7. A three-dimensional modeling and simulation system for visual images of floating installation, the system implementing the method of claim 1, comprising an installation data acquisition module, a floating installation scene simulation module, a simulation modeling docking model construction module, and an interactive display module, characterized in that: The installation data acquisition module is used to acquire two-dimensional image data of the floating installation scene; The floating installation scenario simulation module identifies feature points based on an improved matching feature point recognition algorithm, and selects the identified feature points as the origin of the three-dimensional model to construct a three-dimensional simulation model. The simulation modeling docking model construction module: collects point cloud data of docking blocks, installation location features and environmental physical parameters in the three-dimensional simulation model, processes them to obtain floating installation positioning features, and simultaneously obtains the first docking installation simulation method input by the staff into the three-dimensional simulation model; Based on the floating installation positioning characteristics and the first docking installation simulation method, a simulation modeling docking model is constructed. Based on the simulation modeling docking model, a second docking installation simulation method for the floating installation is obtained. The staff plans the floating installation operation according to the second docking installation simulation method. The interactive display module is used to display the 3D modeling results and simulation animations, enabling users to interact with the 3D model and simulation scene, such as rotating and scaling the model, viewing details from different angles, and adjusting simulation parameters.
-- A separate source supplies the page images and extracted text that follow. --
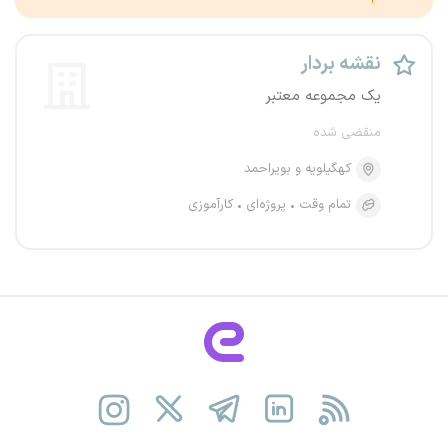
نقشه بردار
یک مجموعه معتبر
منقضی شده
کهگیلویه و بویراحمد
تمام وقت
پروژه‌ای
کارآموزی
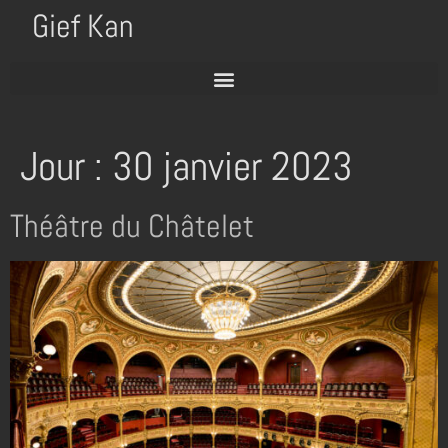
Gief Kan
Jour :
30 janvier 2023
Théâtre du Châtelet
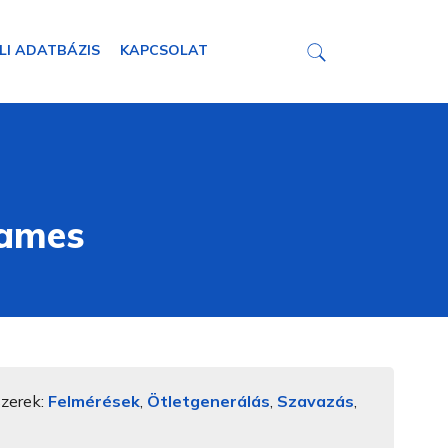
LI ADATBÁZIS
KAPCSOLAT
rames
szerek:
Felmérések
,
Ötletgenerálás
,
Szavazás
,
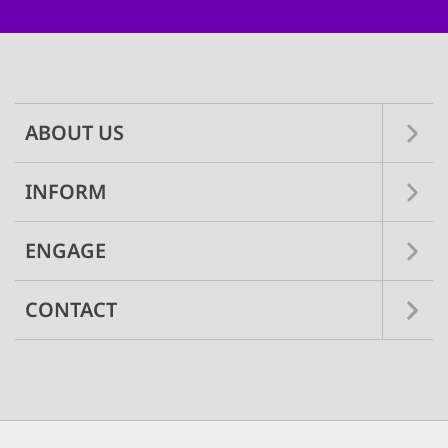
Main
navigation
ABOUT US
INFORM
ENGAGE
CONTACT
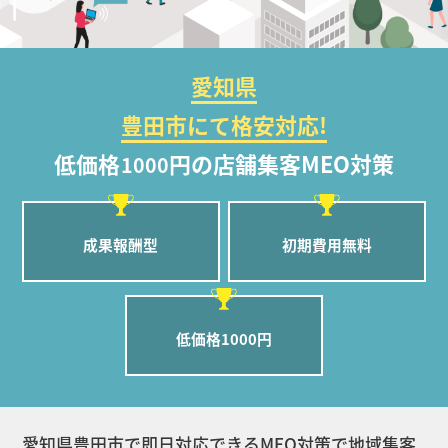
愛知県
豊田市にて格安対応!
低価格
円の店舗集客MEO対策
1000
成果報酬型
初期費用無料
低価格1000円
愛知県豊田市で即日対応できるMEO対策で地域集客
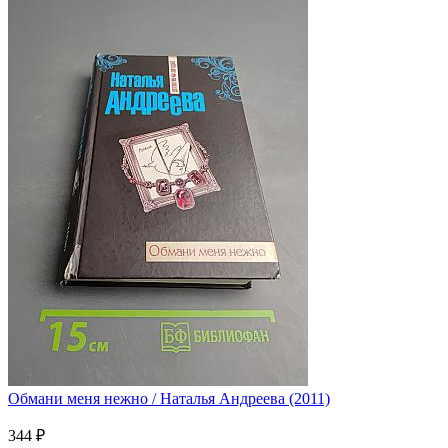
Обмани меня нежно / Наталья Андреева (2011)
344 ₽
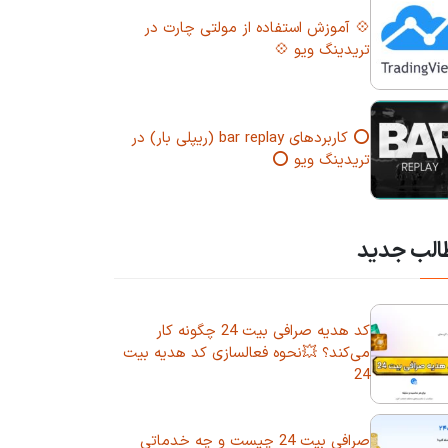
💠 آموزش استفاده از مولتی چارت در
تریدینگ ویو 💠
⭕ کاربردهای bar replay (ریپلی بار) در
تریدینگ ویو ⭕
الب جدید
کد هدیه صرافی بیت 24 چگونه کار
می‌کند؟ 💥نحوه فعالسازی کد هدیه بیت
24
صرافی بیت 24 چیست و چه خدماتی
8. The three-dimensional modeling and simulation system for floating installation visual images as described in claim 7, characterized in that: The improved matching feature point recognition algorithm identifies feature points by using a feature corner detection method, and selects the feature point with the largest corner feature value as the optimal feature point. The optimal feature point is then used as the origin of the three-dimensional model to construct a three-dimensional simulation model.